В следующий миг случилось сразу несколько событий. Раздался новый, еще более громкий удар, одна из керосинок сорвалась с крюка и разбилась, чуть не задев мистера Лэкерстина, отскочившего с воплем, миссис Лэкерстин закричала, и в комнату ворвался буфетчик с непокрытой головой, сам не свой.
– Сэр, сэр! Плохие люди идут! Хотят убить нас всех, сэр!
– Что? Плохие люди? О чем ты?
– Сэр, там все деревенские! Большая палка и дах в их руках, и все скакают! Хотят перерезать горло хозяину, сэр!
Миссис Лэкерстин рухнула в кресло и так завопила, что буфетчика стало почти не слышно.
– Ой, тихо! – сказал Эллис резко, повернувшись к ней. – Слушайте, все вы!
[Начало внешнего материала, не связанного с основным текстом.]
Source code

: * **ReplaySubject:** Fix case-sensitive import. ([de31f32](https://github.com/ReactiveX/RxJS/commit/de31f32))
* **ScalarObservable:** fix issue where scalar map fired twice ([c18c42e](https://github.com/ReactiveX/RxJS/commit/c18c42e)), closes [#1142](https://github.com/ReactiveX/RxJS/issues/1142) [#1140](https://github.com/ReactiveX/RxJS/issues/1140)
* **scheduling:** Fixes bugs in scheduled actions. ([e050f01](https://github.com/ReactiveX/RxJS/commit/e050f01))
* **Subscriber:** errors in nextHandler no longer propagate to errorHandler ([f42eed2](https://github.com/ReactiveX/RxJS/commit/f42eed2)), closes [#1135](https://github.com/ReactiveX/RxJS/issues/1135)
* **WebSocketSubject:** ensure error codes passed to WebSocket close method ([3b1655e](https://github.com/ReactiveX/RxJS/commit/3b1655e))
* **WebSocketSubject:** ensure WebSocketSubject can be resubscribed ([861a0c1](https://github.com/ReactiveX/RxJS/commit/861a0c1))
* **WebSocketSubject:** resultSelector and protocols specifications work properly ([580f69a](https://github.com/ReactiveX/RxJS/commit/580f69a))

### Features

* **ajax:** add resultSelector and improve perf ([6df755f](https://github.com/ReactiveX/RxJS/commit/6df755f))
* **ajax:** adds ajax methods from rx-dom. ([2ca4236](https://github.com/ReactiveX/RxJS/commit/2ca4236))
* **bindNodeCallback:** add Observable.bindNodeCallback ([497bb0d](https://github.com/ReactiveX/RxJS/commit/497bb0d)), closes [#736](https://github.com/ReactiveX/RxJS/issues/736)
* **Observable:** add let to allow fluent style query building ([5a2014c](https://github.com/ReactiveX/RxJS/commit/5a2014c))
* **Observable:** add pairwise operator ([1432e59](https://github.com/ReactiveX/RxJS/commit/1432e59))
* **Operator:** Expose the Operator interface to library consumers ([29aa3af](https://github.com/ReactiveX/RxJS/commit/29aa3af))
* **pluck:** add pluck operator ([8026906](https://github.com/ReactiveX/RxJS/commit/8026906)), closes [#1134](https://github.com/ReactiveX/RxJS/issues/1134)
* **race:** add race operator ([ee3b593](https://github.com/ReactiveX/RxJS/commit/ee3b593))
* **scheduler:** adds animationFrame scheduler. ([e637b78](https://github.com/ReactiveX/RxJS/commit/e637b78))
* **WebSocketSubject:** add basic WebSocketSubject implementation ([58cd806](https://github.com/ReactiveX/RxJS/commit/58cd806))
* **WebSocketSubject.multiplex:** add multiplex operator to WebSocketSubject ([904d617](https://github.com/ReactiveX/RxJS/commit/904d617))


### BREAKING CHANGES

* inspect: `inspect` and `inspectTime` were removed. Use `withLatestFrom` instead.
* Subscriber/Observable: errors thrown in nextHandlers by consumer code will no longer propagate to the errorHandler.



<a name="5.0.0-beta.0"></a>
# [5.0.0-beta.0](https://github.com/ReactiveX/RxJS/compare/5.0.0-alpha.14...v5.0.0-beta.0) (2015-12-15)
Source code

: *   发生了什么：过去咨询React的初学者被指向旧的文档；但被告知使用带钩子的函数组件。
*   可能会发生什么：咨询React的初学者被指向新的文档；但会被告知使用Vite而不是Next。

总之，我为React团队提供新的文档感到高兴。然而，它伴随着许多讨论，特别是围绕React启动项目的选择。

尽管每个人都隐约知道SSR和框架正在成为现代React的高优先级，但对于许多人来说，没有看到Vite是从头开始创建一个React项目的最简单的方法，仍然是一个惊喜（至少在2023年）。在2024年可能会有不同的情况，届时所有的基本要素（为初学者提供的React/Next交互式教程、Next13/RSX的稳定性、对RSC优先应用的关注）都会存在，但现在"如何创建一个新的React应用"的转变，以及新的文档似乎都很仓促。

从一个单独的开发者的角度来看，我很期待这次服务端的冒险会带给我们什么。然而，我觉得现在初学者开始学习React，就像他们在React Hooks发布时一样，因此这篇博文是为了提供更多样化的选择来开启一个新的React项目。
Слушайте!
За стенами клуба раздавался приглушенный, недовольный гомон, словно ворчал сердитый великан. Мистер Макгрегор, который уже стоял, словно окаменел и с воинственным видом поправил очки на носу.
– Это какой-то беспорядок! Буфетчик, поднимите лампу. Мисс Лэкерстин, присмотрите за тетей. Проверьте, не поранилась ли она. Остальные, идемте со мной!
Все направились к входной двери, закрытой кем-то, – вероятно, буфетчиком. В дверь градом ударились камешки. Мистер Лэкерстин вздрогнул и спрятался за всех.
– Однако, черт возьми, – сказал он, – заприте дверь на засов, кто-нибудь!
– Нет-нет! – сказал мистер Макгрегор. – Мы должны выйти. Спасовать сейчас хуже всего!
Он открыл дверь и храбро вышел на крыльцо. На дорожке стояли около двадцати бирманцев, с дахами и палками в руках. За забором, растянувшись по дороге в обе стороны и по майдану, собралась огромная толпа. Это было человеческое море, не меньше пары тысяч человек, черно-белых в лунном свете, блестевшем там и сям на изогнутых дахах. Эллис невозмутимо встал рядом с Макгрегором, засунув руки в карманы. Мистер Лэкерстин исчез. Мистер Макгрегор поднял руку, требуя тишины.
– И как это понимать? – прокричал он грозно.
Раздались крики, и с дороги полетели куски красной глины размером с гранат, но к счастью, никого не задели. Один из людей на дорожке развернулся и помахал руками остальным, прокричав, что бросаться еще рано. Затем он вышел вперед и обратился к европейцам. Это был здоровяк добродушного вида, лет тридцати, с длинными усами, в тельняшке и лонджи, подвязанной у колен.
– Как это понимать? – повторил Макгрегор.
Бирманец заговорил с усмешкой, но без грубостей.
– К вам, мин гьи[102], у нас вопросов нет. Нам нужен лесоторговец, Эллис, – он произнес «Эллит». – Мальчик, которого он ударил утром, ослеп. Вы должны выдать нам Эллита, чтобы мы его наказали. Остальных мы не тронем.
– Запомни лицо этого малого, – сказал Эллис Флори через плечо. – Потом впаяем ему за это семь лет.
Мистер Макгрегор побагровел. Он едва не задохнулся от гнева. Несколько секунд он не мог выдавить из себя ни слова, а затем выпалил по-английски:
– С кем вы, по-вашему, говорите? За двадцать лет я не слышал подобной наглости! Пошли вон немедленно, или я вызову военную полицию!